PRÍNCIPE QUE INVENTA HISTÓRIAS, QUE CRIA MUNDOS DE SONHOS, QUE POETIZA A VIDA E QUE, ANDAM DIZENDO POR AÍ, DE VEZ EM QUANDO DESENHA TAMBÉM. E CRIA TAPETES, E DOBRA RINOCERONTES, E SE SUJA EM TITICAS DE GALINHAS.

ELE, O HERMES, TEM MESMO JEITINHO DE REI DE CASTELO ENCANTADO, UM REI EMBAIXADOR.

Mais um anjo que se vai


O Teatro gaúcho perde Olga Reverbel. Professora e autora de livros sobre artes cênicas tinha 91 anos.

Referência no teatro gaúcho, a professora Olga Reverbel faleceu à 2h10min desta segunda-feira, aos 91 anos. Internada havia duas semanas na CTI do Hospital de Caridade de Santa Maria, em decorrência de uma infecção, Olga estava inconsciente e ontem teve falência do sistema renal.

Nascida em São Borja e criada entre Uruguaiana e Santana do Livramento, Olga cursou a Escola Normal e tornou-se professora de teatro aos 17 anos. Aos 23, veio a Porto Alegre para estudar no Departamento de Arte Dramática (DAD) da UFRGS. Em 1941, casou-se com o jornalista e escritor Carlos Reverbel (1912-1997), autor de livros como Barco de Papel (1978) e Um Capitão da Guarda Nacional (1981), biografia de Simões Lopes Neto. Ainda na década de 1940, o casal morou em Paris, onde Olga estudou na Universidade Sorbonne.
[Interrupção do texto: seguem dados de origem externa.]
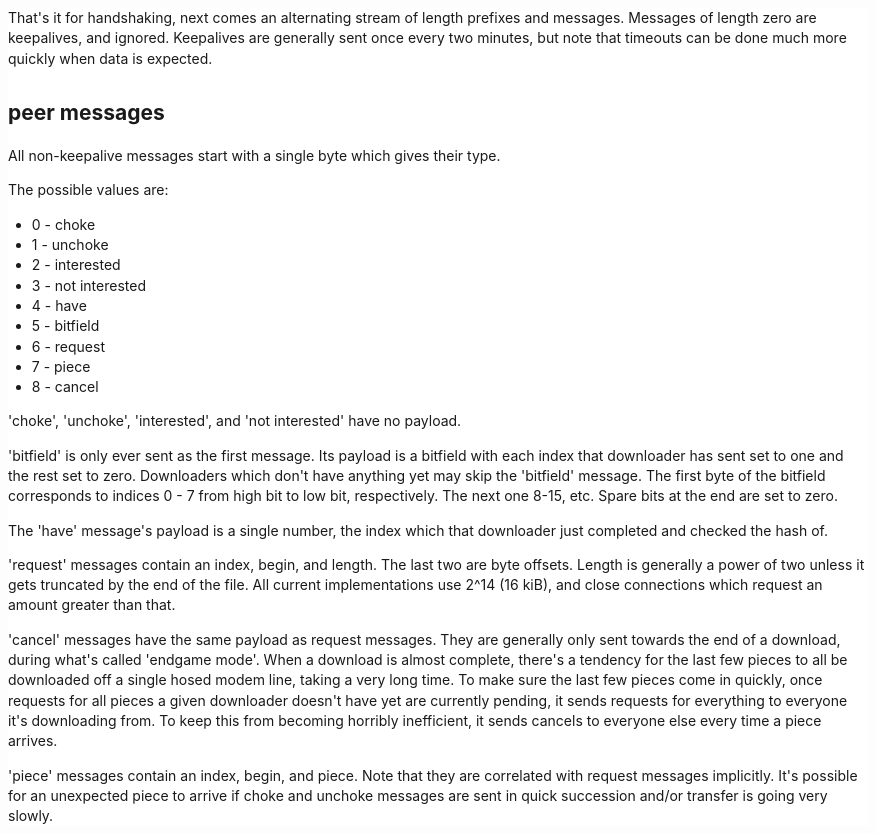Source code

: That's it for handshaking, next comes an alternating stream of length prefixes and messages. Messages of length zero are
keepalives, and ignored. Keepalives are generally sent once every two minutes, but note that timeouts can be done much
more quickly when data is expected.

## peer messages

All non-keepalive messages start with a single byte which gives their type.

The possible values are:

- 0 - choke
- 1 - unchoke
- 2 - interested
- 3 - not interested
- 4 - have
- 5 - bitfield
- 6 - request
- 7 - piece
- 8 - cancel

'choke', 'unchoke', 'interested', and 'not interested' have no payload.

'bitfield' is only ever sent as the first message. Its payload is a bitfield with each index that downloader has sent
set to one and the rest set to zero. Downloaders which don't have anything yet may skip the 'bitfield' message. The
first byte of the bitfield corresponds to indices 0 - 7 from high bit to low bit, respectively. The next one 8-15, etc.
Spare bits at the end are set to zero.

The 'have' message's payload is a single number, the index which that downloader just completed and checked the hash of.

'request' messages contain an index, begin, and length. The last two are byte offsets. Length is generally a power of
two unless it gets truncated by the end of the file. All current implementations use 2^14 (16 kiB), and close
connections which request an amount greater than that.

'cancel' messages have the same payload as request messages. They are generally only sent towards the end of a download,
during what's called 'endgame mode'. When a download is almost complete, there's a tendency for the last few pieces to
all be downloaded off a single hosed modem line, taking a very long time. To make sure the last few pieces come in
quickly, once requests for all pieces a given downloader doesn't have yet are currently pending, it sends requests for
everything to everyone it's downloading from. To keep this from becoming horribly inefficient, it sends cancels to
everyone else every time a piece arrives.

'piece' messages contain an index, begin, and piece. Note that they are correlated with request messages implicitly.
It's possible for an unexpected piece to arrive if choke and unchoke messages are sent in quick succession and/or
transfer is going very slowly.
Nos anos 1980, em Porto Alegre, a professora montou sua própria oficina de teatro, que recebia alunos de diferentes idades. Como atriz, teve incursões pelo cinema no longa Noite (1985), inspirado no romance homônimo de Erico Verissimo, e no curta Quadrilha (1999).
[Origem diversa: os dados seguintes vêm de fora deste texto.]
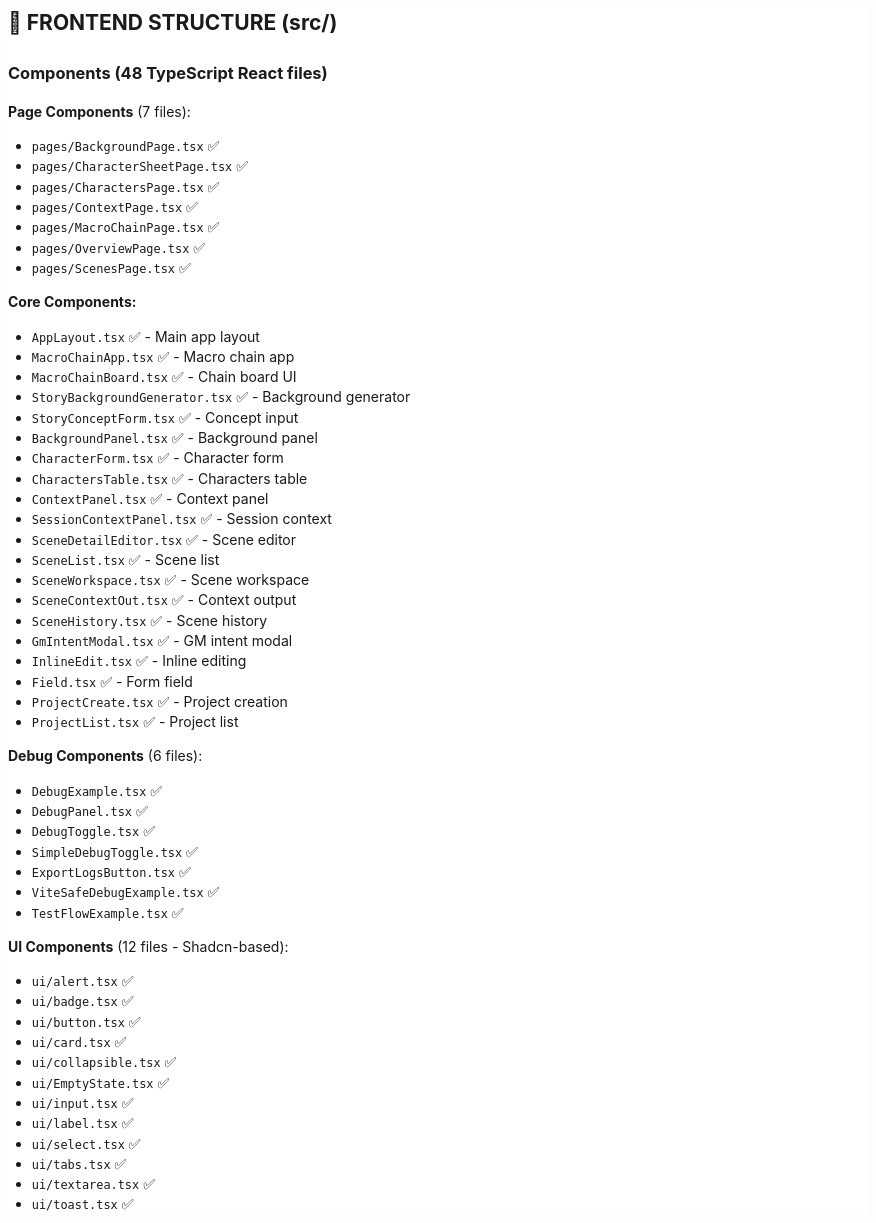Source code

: 
## 🎨 **FRONTEND STRUCTURE** (src/)

### **Components** (48 TypeScript React files)

**Page Components** (7 files):
- `pages/BackgroundPage.tsx` ✅
- `pages/CharacterSheetPage.tsx` ✅
- `pages/CharactersPage.tsx` ✅
- `pages/ContextPage.tsx` ✅
- `pages/MacroChainPage.tsx` ✅
- `pages/OverviewPage.tsx` ✅
- `pages/ScenesPage.tsx` ✅

**Core Components:**
- `AppLayout.tsx` ✅ - Main app layout
- `MacroChainApp.tsx` ✅ - Macro chain app
- `MacroChainBoard.tsx` ✅ - Chain board UI
- `StoryBackgroundGenerator.tsx` ✅ - Background generator
- `StoryConceptForm.tsx` ✅ - Concept input
- `BackgroundPanel.tsx` ✅ - Background panel
- `CharacterForm.tsx` ✅ - Character form
- `CharactersTable.tsx` ✅ - Characters table
- `ContextPanel.tsx` ✅ - Context panel
- `SessionContextPanel.tsx` ✅ - Session context
- `SceneDetailEditor.tsx` ✅ - Scene editor
- `SceneList.tsx` ✅ - Scene list
- `SceneWorkspace.tsx` ✅ - Scene workspace
- `SceneContextOut.tsx` ✅ - Context output
- `SceneHistory.tsx` ✅ - Scene history
- `GmIntentModal.tsx` ✅ - GM intent modal
- `InlineEdit.tsx` ✅ - Inline editing
- `Field.tsx` ✅ - Form field
- `ProjectCreate.tsx` ✅ - Project creation
- `ProjectList.tsx` ✅ - Project list

**Debug Components** (6 files):
- `DebugExample.tsx` ✅
- `DebugPanel.tsx` ✅
- `DebugToggle.tsx` ✅
- `SimpleDebugToggle.tsx` ✅
- `ExportLogsButton.tsx` ✅
- `ViteSafeDebugExample.tsx` ✅
- `TestFlowExample.tsx` ✅

**UI Components** (12 files - Shadcn-based):
- `ui/alert.tsx` ✅
- `ui/badge.tsx` ✅
- `ui/button.tsx` ✅
- `ui/card.tsx` ✅
- `ui/collapsible.tsx` ✅
- `ui/EmptyState.tsx` ✅
- `ui/input.tsx` ✅
- `ui/label.tsx` ✅
- `ui/select.tsx` ✅
- `ui/tabs.tsx` ✅
- `ui/textarea.tsx` ✅
- `ui/toast.tsx` ✅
Autora diversos livros voltados ao ensino de teatro, como Jogos Teatrais na Escola (1996), Olga lecionou até o final da década de 1990. Um tanto abatida pela perda do marido, decidiu em 2000 mudar-se para Santa Maria, onde mora a filha única do casal, a artista plástica Beth Reverbel de Souza. A neta Juliana conta que, nos últimos dois anos, a avó vinha reduzindo suas atividades.

— Ela andava só lendo e vendo TV. Parecia meio entediada — disse Juliana.
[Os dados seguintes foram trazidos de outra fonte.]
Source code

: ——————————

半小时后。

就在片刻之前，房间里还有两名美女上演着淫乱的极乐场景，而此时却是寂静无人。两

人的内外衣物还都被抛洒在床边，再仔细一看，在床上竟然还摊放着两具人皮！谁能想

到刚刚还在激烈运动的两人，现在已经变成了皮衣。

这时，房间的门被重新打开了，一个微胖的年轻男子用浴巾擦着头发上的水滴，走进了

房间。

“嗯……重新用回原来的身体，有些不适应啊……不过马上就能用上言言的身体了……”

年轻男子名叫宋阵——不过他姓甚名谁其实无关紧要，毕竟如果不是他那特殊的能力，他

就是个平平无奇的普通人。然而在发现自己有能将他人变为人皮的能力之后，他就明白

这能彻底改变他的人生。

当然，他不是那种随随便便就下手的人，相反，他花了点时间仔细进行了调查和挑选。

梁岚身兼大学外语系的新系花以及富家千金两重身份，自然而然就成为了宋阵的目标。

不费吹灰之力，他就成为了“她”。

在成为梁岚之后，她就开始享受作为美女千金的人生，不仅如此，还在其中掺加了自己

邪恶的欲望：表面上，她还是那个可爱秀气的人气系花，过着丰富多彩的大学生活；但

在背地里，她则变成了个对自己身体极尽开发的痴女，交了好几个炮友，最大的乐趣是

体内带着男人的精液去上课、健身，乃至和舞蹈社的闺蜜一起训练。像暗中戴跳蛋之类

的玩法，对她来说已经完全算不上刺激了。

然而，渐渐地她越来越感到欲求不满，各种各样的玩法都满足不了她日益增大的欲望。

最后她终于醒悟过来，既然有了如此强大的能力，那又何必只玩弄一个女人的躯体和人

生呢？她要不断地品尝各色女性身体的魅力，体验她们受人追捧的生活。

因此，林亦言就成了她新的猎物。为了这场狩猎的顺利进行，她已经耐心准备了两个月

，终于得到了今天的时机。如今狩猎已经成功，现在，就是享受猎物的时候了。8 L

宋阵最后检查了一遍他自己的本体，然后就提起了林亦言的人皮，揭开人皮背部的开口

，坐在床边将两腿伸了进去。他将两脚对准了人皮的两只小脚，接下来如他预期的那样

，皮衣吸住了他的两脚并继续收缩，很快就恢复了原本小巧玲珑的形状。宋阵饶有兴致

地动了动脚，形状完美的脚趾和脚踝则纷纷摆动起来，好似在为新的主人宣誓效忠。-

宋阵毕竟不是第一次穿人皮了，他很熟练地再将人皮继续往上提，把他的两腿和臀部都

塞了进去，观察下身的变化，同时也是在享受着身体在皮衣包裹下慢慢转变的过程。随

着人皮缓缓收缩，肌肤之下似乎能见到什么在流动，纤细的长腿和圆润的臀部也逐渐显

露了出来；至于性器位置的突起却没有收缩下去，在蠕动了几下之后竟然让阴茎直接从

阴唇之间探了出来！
Olga deixa, além de Beth e Juliana, outros dois netos, Carlos Eduardo e Maria Luiza, mãe dos dois bisnetos da professora, Lucca e Joana. O corpo de Olga estava sendo velada no Cemitério Santa Rita, em Santa Maria. Ela deve ser sepultada às 18h de hoje.